First introduced in London in 2002, Career Academies UK came to Central Scotland over two years ago and BP has been working with Career Academies UK and the two local authorities for the past six months to support, and provide seed funding for its introduction to the North East.

“None of what we do as a business-led charity is possible without the support of organisations like BP,” said Anne Wexelstein, Lead Manager for Career Academies UK in Scotland. “We are delighted to be supported by them in the North East and look forward to working with the industry from whom we have already had a very positive response and desire to be involved.”

Tim Smith, Vice President for Communications & External Affairs for BP commented, “Part of BP’s contribution to secondary education is to help raise the aspirations of young people and help them make informed choices about future career options. Career Academies UK does just that and has the potential to make a real difference to young people in the North East of Scotland.

“We have been delighted at the amount of interest being shown in the programme both by the schools and our colleagues across the oil and gas industry. It is a real example of partnership working at its best and shows what can be achieved when the public, private and charitable sectors work together for the benefit of young people.”

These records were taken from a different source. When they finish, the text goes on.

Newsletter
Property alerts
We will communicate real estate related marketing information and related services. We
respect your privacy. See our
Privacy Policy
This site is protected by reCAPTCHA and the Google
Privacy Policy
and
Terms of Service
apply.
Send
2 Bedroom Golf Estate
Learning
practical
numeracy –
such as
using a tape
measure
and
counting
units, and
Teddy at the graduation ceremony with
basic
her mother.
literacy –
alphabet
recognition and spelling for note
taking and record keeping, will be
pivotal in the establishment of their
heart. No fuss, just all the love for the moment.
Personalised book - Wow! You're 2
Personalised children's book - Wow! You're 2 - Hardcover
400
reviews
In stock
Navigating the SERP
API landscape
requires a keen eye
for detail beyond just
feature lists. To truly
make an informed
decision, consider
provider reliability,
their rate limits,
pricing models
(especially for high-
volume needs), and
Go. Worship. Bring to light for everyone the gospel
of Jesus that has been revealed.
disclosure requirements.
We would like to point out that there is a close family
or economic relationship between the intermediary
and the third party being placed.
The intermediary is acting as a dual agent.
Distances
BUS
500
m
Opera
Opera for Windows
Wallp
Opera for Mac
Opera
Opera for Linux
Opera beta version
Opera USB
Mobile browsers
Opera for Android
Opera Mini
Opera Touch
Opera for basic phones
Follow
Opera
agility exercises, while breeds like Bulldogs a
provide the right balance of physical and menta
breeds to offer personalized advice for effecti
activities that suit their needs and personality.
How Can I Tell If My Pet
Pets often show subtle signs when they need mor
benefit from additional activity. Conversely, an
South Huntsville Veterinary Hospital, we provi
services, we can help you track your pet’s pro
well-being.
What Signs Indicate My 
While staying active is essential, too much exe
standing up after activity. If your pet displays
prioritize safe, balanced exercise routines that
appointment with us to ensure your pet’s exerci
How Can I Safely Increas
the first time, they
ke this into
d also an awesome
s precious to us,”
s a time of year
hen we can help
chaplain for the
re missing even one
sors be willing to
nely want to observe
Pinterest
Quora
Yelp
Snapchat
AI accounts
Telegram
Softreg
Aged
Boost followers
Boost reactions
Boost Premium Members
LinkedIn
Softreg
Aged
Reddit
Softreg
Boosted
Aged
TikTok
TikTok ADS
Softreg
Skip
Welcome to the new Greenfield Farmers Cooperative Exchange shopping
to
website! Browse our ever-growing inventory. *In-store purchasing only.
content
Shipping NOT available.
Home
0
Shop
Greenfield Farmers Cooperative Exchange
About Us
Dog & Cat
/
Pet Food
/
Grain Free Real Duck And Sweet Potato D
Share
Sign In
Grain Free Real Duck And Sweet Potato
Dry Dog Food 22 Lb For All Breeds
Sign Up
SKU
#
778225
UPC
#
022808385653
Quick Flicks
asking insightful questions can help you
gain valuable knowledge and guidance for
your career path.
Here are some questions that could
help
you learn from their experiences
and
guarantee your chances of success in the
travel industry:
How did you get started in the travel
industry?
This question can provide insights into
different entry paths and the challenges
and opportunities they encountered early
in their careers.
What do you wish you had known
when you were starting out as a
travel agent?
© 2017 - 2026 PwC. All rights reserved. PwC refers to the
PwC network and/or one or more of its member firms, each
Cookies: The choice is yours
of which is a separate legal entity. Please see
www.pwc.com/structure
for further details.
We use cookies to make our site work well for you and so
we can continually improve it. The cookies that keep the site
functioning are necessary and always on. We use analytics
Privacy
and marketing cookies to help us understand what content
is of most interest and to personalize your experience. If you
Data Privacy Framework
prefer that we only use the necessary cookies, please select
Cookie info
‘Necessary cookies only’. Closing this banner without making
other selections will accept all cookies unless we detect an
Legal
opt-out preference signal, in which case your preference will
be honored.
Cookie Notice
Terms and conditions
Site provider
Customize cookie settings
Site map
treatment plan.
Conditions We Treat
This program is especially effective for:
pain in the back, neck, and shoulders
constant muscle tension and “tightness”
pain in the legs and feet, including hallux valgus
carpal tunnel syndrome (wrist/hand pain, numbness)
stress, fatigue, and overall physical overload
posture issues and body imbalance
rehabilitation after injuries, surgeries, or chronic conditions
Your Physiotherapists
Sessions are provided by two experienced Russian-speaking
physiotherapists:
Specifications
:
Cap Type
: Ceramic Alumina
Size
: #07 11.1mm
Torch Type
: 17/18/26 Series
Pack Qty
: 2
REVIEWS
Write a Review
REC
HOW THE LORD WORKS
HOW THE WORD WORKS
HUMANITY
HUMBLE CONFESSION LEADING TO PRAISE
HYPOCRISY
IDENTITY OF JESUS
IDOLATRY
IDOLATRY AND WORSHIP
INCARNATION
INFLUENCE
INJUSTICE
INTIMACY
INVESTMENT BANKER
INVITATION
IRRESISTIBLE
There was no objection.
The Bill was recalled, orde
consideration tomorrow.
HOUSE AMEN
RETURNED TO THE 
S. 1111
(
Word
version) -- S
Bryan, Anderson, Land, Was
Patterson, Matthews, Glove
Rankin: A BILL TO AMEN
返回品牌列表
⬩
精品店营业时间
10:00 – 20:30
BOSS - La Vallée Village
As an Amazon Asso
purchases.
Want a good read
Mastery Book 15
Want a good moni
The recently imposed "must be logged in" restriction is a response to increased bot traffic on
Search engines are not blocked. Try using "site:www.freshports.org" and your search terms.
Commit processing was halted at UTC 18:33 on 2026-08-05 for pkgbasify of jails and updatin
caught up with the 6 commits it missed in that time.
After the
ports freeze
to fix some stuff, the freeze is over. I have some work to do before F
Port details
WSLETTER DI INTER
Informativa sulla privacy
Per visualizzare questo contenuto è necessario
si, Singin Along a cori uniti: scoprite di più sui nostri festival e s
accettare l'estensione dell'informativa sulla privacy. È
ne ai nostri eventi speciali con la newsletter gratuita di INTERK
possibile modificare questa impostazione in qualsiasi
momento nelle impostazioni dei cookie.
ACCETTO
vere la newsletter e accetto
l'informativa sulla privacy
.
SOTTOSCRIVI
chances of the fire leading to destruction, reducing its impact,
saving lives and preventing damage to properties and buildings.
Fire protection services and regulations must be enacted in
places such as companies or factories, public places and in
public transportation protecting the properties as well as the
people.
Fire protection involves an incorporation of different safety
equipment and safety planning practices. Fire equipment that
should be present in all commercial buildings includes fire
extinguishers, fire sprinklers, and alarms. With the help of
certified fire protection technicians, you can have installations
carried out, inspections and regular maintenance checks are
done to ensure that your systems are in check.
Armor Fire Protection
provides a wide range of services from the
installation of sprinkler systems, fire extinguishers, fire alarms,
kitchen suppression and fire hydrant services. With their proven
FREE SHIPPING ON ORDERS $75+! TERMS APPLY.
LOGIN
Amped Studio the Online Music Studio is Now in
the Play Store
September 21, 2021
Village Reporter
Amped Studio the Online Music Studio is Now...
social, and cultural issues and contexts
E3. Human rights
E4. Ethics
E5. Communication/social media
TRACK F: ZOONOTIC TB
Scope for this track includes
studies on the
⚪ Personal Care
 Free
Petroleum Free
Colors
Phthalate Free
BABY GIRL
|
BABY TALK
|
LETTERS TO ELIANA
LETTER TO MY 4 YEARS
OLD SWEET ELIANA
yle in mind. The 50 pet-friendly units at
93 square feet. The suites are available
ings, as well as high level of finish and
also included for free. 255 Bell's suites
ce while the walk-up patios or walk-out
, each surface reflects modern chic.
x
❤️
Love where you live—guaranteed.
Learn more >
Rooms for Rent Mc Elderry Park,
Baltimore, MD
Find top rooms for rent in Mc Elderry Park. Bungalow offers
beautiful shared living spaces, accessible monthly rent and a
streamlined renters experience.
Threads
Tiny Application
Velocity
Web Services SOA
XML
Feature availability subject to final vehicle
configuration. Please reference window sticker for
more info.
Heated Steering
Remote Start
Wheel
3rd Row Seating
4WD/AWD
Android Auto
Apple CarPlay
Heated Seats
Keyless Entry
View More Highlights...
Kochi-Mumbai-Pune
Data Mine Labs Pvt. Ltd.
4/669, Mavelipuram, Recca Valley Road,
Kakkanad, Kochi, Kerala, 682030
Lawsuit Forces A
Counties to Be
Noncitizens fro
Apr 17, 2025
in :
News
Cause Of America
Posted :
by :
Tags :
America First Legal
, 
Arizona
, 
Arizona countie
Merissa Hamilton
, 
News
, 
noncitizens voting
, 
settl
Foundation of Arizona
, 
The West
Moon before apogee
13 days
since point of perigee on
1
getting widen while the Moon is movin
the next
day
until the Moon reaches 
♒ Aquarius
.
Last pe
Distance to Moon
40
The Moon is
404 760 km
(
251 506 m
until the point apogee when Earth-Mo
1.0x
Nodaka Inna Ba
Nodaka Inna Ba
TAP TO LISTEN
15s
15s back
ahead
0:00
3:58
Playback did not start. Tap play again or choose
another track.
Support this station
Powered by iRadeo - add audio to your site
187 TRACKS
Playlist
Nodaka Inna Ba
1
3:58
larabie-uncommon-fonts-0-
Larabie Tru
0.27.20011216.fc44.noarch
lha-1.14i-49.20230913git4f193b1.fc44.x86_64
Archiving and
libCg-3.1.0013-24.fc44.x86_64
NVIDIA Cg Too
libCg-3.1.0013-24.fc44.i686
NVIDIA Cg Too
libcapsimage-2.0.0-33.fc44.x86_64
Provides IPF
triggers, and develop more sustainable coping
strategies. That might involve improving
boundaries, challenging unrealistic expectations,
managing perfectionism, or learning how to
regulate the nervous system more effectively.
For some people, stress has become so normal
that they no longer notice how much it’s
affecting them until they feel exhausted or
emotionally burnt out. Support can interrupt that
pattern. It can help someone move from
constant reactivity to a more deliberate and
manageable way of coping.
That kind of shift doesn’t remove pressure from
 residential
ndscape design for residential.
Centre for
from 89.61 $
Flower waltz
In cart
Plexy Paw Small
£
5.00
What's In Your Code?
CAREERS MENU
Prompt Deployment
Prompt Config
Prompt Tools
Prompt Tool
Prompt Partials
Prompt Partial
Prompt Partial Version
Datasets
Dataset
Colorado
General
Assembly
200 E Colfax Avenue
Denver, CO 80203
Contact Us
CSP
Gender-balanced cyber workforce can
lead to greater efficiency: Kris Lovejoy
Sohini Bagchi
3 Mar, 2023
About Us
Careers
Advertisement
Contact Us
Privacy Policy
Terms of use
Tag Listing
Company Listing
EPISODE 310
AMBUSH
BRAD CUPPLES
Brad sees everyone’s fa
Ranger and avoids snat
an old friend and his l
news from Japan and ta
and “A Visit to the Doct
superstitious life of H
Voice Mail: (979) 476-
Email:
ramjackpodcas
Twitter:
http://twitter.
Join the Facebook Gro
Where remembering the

Alec Carstairs, recently retired as senior partner at Ernst & Young, has just been appointed chair of the North East Career Academies Advisory Board. “I am very aware of the difficulties young people face in navigating their way into a career and also of the real challenges for business trying to find the right people,” he said. “This programme is all about partnerships between young people, schools and businesses and will help make things happen for young people who have strong aspirations. I look forward to making and supporting these partnerships in the future.”

Neil McLennan, Acting Service Manager at Aberdeen City Council said: “Career Academies complement a wide range of approaches to Enterprise Education in Aberdeen schools. Our aim is to prepare young people with the necessary skills and attributes for learning, life and work. In doing so, the support of the business community has been excellent. Businesses are engaged in traditional careers education and also mentoring, role modelling and helping students to see and benefit from skills pathways which lead to positive and sustained destinations in the world of work.”

“This ambitious partnership will enable young people to engage with exciting and motivating learning experiences in a real life business environment,” said Councillor Isobel Davidson, Chair of Aberdeenshire’s Education, Learning and Leisure Committee. Vice Chair, Councillor Ron McKail, said: “BP should be commended for setting up this vocational programme where young people can develop appropriate skills to enhance their employment prospects in an industry central to the economy of the North East.”